[Short problem]:
Copy all of the data below, reproducing every line character for character.

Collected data
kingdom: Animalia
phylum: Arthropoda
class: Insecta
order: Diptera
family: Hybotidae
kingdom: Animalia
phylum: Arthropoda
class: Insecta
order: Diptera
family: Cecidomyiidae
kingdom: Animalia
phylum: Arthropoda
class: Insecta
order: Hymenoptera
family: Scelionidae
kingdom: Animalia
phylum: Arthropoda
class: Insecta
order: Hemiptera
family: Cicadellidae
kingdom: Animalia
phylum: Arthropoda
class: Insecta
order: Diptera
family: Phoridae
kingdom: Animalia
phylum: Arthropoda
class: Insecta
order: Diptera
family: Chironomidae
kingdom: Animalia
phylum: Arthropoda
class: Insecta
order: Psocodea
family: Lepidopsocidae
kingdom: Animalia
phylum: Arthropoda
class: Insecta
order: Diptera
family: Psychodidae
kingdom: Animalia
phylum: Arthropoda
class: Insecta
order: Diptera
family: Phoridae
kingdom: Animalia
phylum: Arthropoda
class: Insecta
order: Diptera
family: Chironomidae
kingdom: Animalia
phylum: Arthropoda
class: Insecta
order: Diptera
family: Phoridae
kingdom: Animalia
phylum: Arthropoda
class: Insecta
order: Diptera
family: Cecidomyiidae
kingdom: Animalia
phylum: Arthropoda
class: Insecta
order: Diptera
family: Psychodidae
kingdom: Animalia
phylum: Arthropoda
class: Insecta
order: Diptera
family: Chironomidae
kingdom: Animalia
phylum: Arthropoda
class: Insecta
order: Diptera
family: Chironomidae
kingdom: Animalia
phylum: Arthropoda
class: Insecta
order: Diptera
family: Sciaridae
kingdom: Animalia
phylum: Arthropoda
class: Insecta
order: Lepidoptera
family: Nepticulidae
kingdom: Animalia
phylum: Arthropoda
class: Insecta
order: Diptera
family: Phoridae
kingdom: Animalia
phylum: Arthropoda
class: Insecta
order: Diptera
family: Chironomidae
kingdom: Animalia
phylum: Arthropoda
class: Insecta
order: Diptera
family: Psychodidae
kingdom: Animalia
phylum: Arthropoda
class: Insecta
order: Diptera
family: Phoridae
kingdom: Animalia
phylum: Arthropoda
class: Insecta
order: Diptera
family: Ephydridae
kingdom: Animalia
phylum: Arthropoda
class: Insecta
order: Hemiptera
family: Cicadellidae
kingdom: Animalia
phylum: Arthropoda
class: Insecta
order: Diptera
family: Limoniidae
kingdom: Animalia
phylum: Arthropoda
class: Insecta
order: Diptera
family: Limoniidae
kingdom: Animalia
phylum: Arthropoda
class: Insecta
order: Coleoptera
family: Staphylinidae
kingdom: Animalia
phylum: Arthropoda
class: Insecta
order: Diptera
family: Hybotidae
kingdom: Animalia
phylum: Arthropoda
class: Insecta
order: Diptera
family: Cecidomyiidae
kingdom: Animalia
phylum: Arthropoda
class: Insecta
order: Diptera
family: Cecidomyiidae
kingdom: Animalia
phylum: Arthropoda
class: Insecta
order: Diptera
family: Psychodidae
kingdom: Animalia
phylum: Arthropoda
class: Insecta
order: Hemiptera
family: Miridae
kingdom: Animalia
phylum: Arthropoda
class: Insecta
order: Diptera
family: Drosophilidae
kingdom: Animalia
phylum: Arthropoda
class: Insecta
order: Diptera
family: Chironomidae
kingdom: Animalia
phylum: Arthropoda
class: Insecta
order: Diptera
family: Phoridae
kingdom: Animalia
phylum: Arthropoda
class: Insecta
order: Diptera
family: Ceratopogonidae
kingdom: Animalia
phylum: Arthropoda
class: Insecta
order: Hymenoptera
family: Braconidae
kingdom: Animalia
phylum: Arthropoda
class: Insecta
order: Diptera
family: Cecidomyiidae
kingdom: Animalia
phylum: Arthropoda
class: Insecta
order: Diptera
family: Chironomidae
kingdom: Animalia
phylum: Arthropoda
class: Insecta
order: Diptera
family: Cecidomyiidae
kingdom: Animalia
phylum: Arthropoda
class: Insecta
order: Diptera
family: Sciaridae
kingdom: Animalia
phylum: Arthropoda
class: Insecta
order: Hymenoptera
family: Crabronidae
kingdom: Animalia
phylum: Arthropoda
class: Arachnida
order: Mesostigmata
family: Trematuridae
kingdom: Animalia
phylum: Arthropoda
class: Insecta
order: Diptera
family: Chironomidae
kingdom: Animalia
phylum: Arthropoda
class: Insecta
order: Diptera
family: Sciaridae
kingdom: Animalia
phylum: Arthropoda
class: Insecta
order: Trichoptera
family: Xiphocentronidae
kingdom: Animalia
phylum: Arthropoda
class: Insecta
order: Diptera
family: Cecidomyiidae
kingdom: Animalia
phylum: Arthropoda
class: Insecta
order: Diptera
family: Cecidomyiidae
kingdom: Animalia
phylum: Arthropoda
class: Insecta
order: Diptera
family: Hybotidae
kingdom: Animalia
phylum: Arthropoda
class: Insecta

[Result of this task]:
kingdom: Animalia
phylum: Arthropoda
class: Insecta
order: Diptera
family: Hybotidae
kingdom: Animalia
phylum: Arthropoda
class: Insecta
order: Diptera
family: Cecidomyiidae
kingdom: Animalia
phylum: Arthropoda
class: Insecta
order: Hymenoptera
family: Scelionidae
kingdom: Animalia
phylum: Arthropoda
class: Insecta
order: Hemiptera
family: Cicadellidae
kingdom: Animalia
phylum: Arthropoda
class: Insecta
order: Diptera
family: Phoridae
kingdom: Animalia
phylum: Arthropoda
class: Insecta
order: Diptera
family: Chironomidae
kingdom: Animalia
phylum: Arthropoda
class: Insecta
order: Psocodea
family: Lepidopsocidae
kingdom: Animalia
phylum: Arthropoda
class: Insecta
order: Diptera
family: Psychodidae
kingdom: Animalia
phylum: Arthropoda
class: Insecta
order: Diptera
family: Phoridae
kingdom: Animalia
phylum: Arthropoda
class: Insecta
order: Diptera
family: Chironomidae
kingdom: Animalia
phylum: Arthropoda
class: Insecta
order: Diptera
family: Phoridae
kingdom: Animalia
phylum: Arthropoda
class: Insecta
order: Diptera
family: Cecidomyiidae
kingdom: Animalia
phylum: Arthropoda
class: Insecta
order: Diptera
family: Psychodidae
kingdom: Animalia
phylum: Arthropoda
class: Insecta
order: Diptera
family: Chironomidae
kingdom: Animalia
phylum: Arthropoda
class: Insecta
order: Diptera
family: Chironomidae
kingdom: Animalia
phylum: Arthropoda
class: Insecta
order: Diptera
family: Sciaridae
kingdom: Animalia
phylum: Arthropoda
class: Insecta
order: Lepidoptera
family: Nepticulidae
kingdom: Animalia
phylum: Arthropoda
class: Insecta
order: Diptera
family: Phoridae
kingdom: Animalia
phylum: Arthropoda
class: Insecta
order: Diptera
family: Chironomidae
kingdom: Animalia
phylum: Arthropoda
class: Insecta
order: Diptera
family: Psychodidae
kingdom: Animalia
phylum: Arthropoda
class: Insecta
order: Diptera
family: Phoridae
kingdom: Animalia
phylum: Arthropoda
class: Insecta
order: Diptera
family: Ephydridae
kingdom: Animalia
phylum: Arthropoda
class: Insecta
order: Hemiptera
family: Cicadellidae
kingdom: Animalia
phylum: Arthropoda
class: Insecta
order: Diptera
family: Limoniidae
kingdom: Animalia
phylum: Arthropoda
class: Insecta
order: Diptera
family: Limoniidae
kingdom: Animalia
phylum: Arthropoda
class: Insecta
order: Coleoptera
family: Staphylinidae
kingdom: Animalia
phylum: Arthropoda
class: Insecta
order: Diptera
family: Hybotidae
kingdom: Animalia
phylum: Arthropoda
class: Insecta
order: Diptera
family: Cecidomyiidae
kingdom: Animalia
phylum: Arthropoda
class: Insecta
order: Diptera
family: Cecidomyiidae
kingdom: Animalia
phylum: Arthropoda
class: Insecta
order: Diptera
family: Psychodidae
kingdom: Animalia
phylum: Arthropoda
class: Insecta
order: Hemiptera
family: Miridae
kingdom: Animalia
phylum: Arthropoda
class: Insecta
order: Diptera
family: Drosophilidae
kingdom: Animalia
phylum: Arthropoda
class: Insecta
order: Diptera
family: Chironomidae
kingdom: Animalia
phylum: Arthropoda
class: Insecta
order: Diptera
family: Phoridae
kingdom: Animalia
phylum: Arthropoda
class: Insecta
order: Diptera
family: Ceratopogonidae
kingdom: Animalia
phylum: Arthropoda
class: Insecta
order: Hymenoptera
family: Braconidae
kingdom: Animalia
phylum: Arthropoda
class: Insecta
order: Diptera
family: Cecidomyiidae
kingdom: Animalia
phylum: Arthropoda
class: Insecta
order: Diptera
family: Chironomidae
kingdom: Animalia
phylum: Arthropoda
class: Insecta
order: Diptera
family: Cecidomyiidae
kingdom: Animalia
phylum: Arthropoda
class: Insecta
order: Diptera
family: Sciaridae
kingdom: Animalia
phylum: Arthropoda
class: Insecta
order: Hymenoptera
family: Crabronidae
kingdom: Animalia
phylum: Arthropoda
class: Arachnida
order: Mesostigmata
family: Trematuridae
kingdom: Animalia
phylum: Arthropoda
class: Insecta
order: Diptera
family: Chironomidae
kingdom: Animalia
phylum: Arthropoda
class: Insecta
order: Diptera
family: Sciaridae
kingdom: Animalia
phylum: Arthropoda
class: Insecta
order: Trichoptera
family: Xiphocentronidae
kingdom: Animalia
phylum: Arthropoda
class: Insecta
order: Diptera
family: Cecidomyiidae
kingdom: Animalia
phylum: Arthropoda
class: Insecta
order: Diptera
family: Cecidomyiidae
kingdom: Animalia
phylum: Arthropoda
class: Insecta
order: Diptera
family: Hybotidae
kingdom: Animalia
phylum: Arthropoda
class: Insecta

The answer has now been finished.